«
В другом месте Аммиан говорит, что «Гуннам царская власть неизвестна; они шумно следуют за вождем, который их ведет в битву» и т. д.
Достоверно известно, что названный историк непосредственного знакомства с этим народом не имел, а заимствовал сообщенные им сведения от других лиц, а именно: в описании наружности и образа жизни Гуннов, их нравов и обычаев он слово в слово повторил Трога Помпея (I в. до Р.Х.), повествующего о жизни легендарных Киммерийцев или Кмеров, изгнанных будто бы в глубокой древности скифами из нынешней южной России за Кавказ, в Малую Азию (по Геродоту).

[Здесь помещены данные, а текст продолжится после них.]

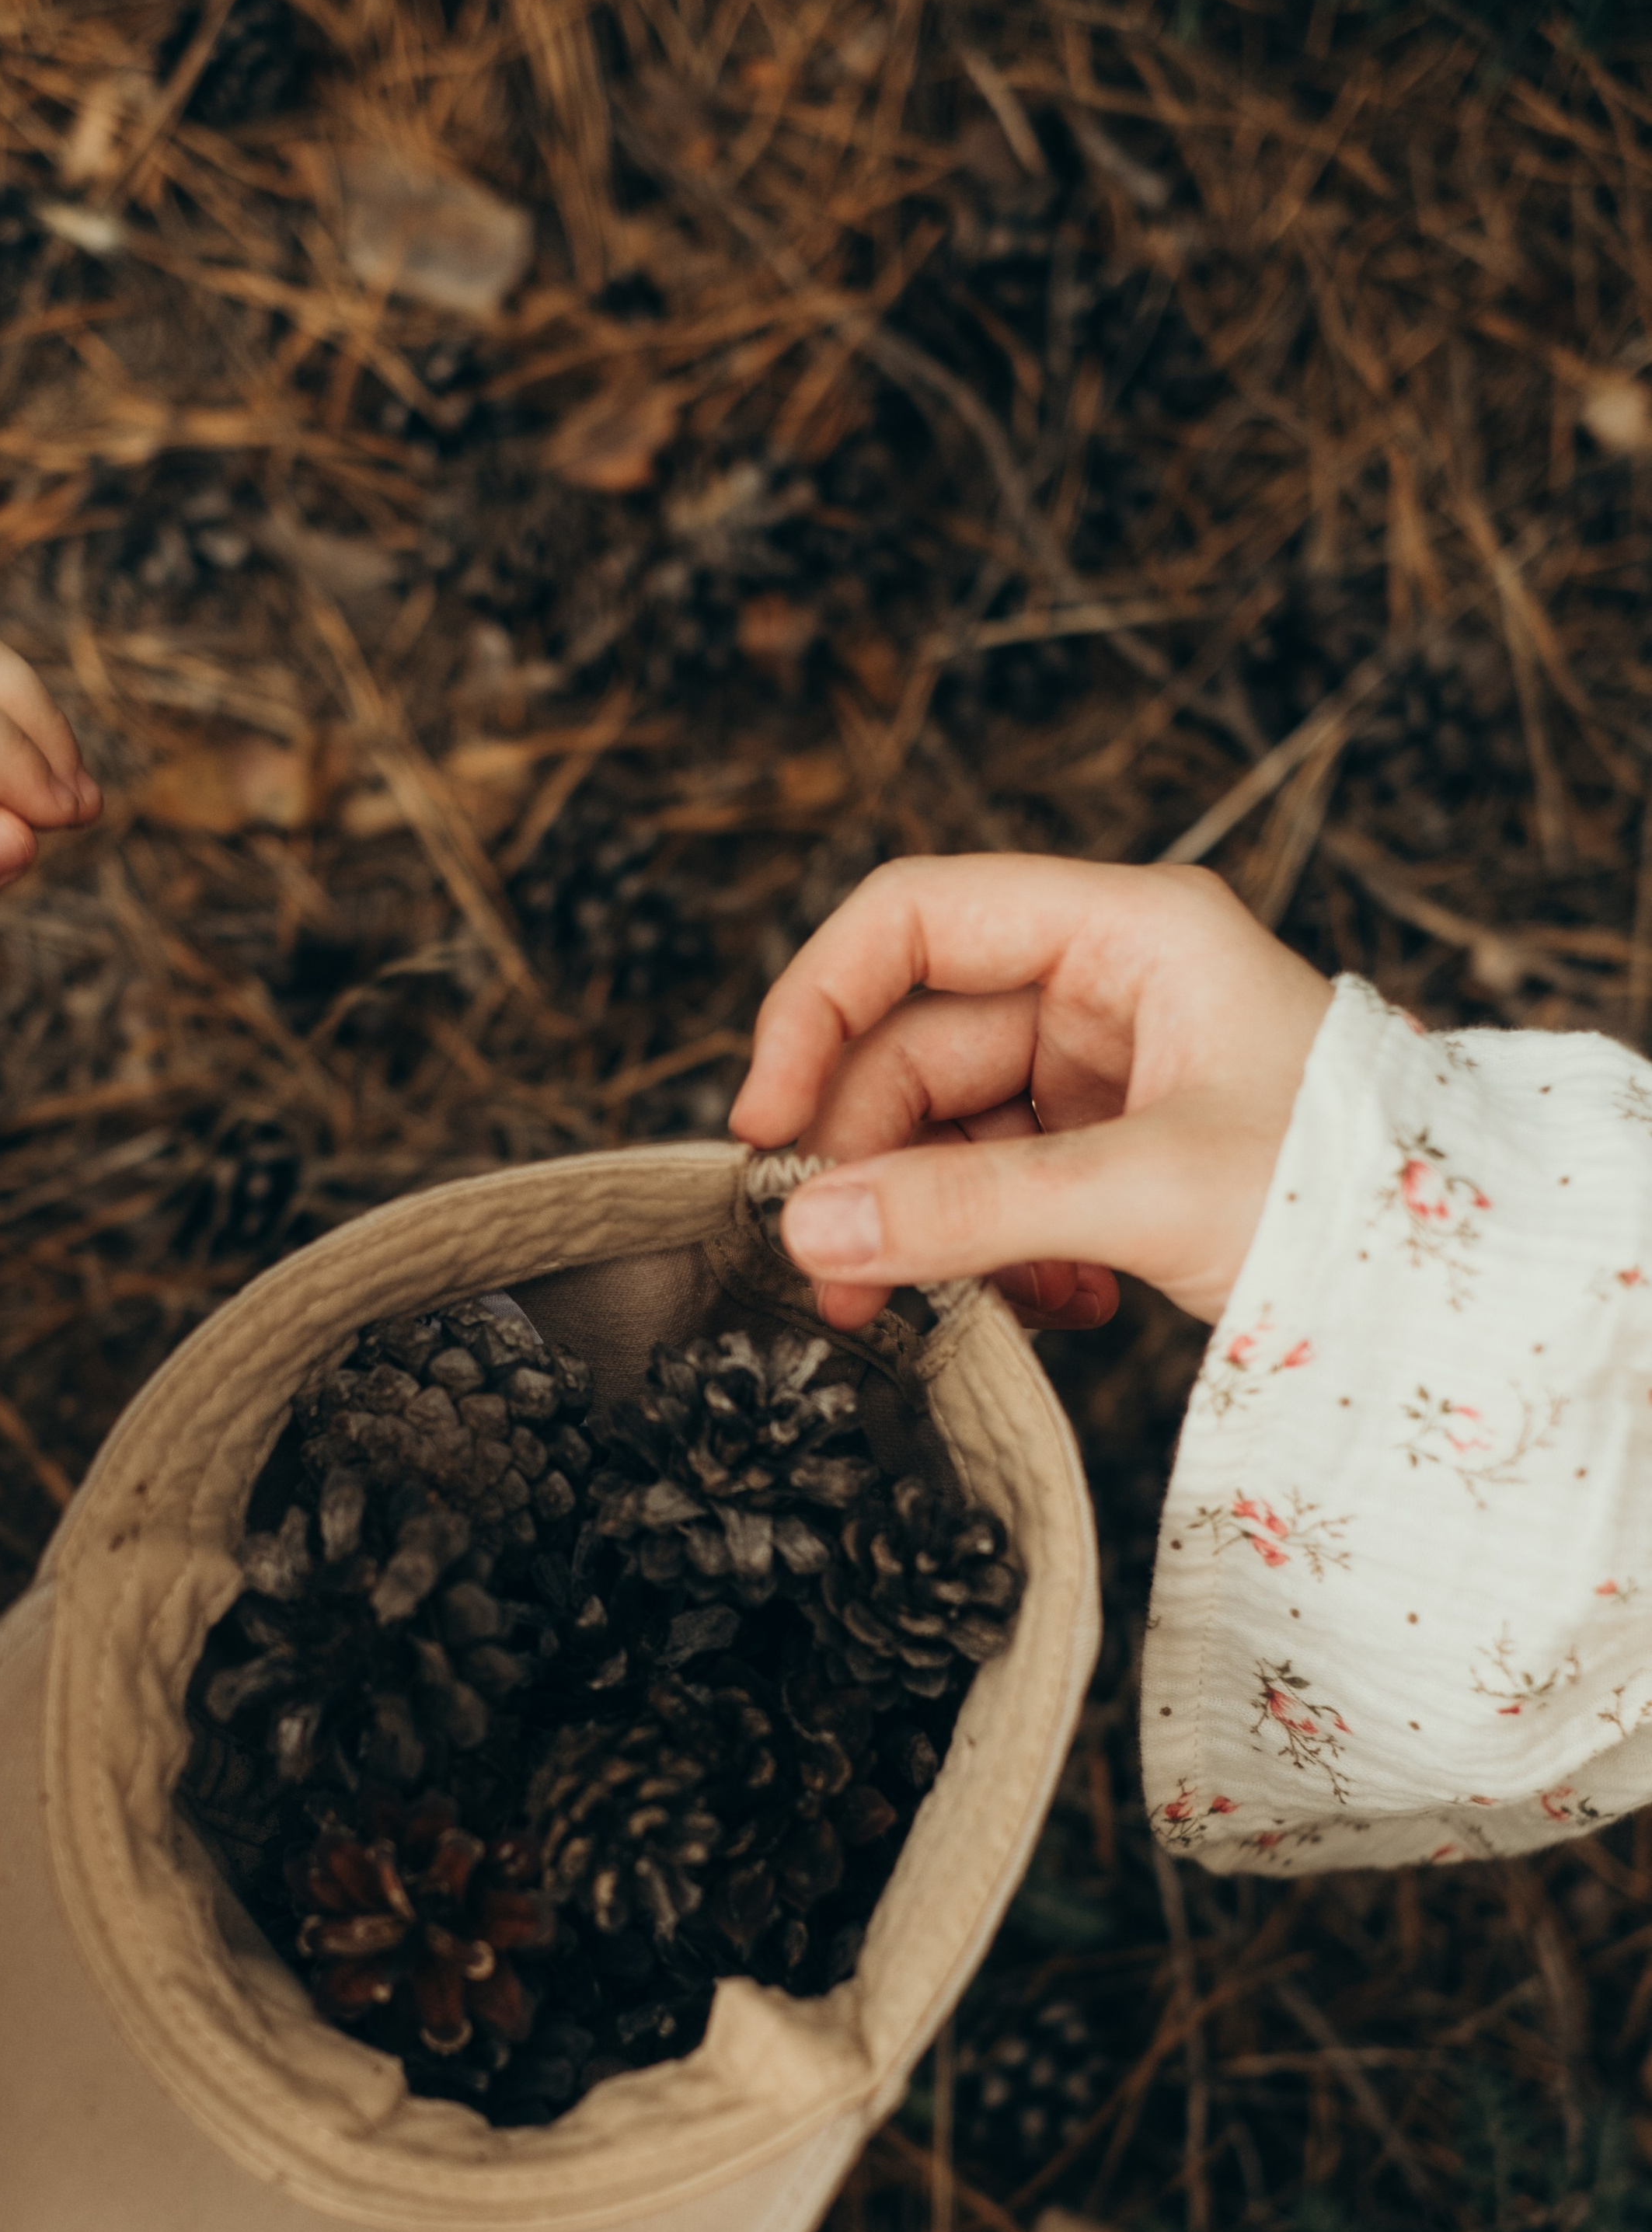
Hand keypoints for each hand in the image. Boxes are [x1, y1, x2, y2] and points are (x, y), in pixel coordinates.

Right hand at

Это описание, перенесенное на Гуннов, благодаря страху пред их губительным нашествием на Западную Римскую Империю, дало повод римским историкам увеличить эти страхи до фантастических размеров, а позднейшим причислить этот народ к монгольскому племени, вышедшему будто бы из неведомых глубин Азии{95}
.Между тем Клавдий Клавдиан (конец IV и начало V в. по Р.Х.) ясно и определенно говорит, что Гунны жили по восточной стороне Танаиса, считавшегося тогда границей между Европой и Азией. Местность эта для западных жителей была крайним востоком, а для нас юго-восточная Россия, где протекал Дон и Волга.
Иорнанд, писавший спустя около ста лет после смерти Аттилы, последовавшей в 453 г., основываясь неизвестно на каких источниках, обрисовал наружность этого вождя так: «Малый рост, широкая грудь, волосы с проседью, курносый (Simo naso), смуглый — он являл черты своего племени» (Сар. XXXV). Одним словом, описывает его в самых непривлекательных красках, хотя выше он говорит о пытливом взоре Аттилы и гордой его осанке. Далее Иорнанд, повторяя слова Трога Помпея и Марцеллина о безобразии Гуннов, говорит, что те, кто мог бы противостоять им на войне, не выносили их ужасного вида и в страхе обращались в бегство.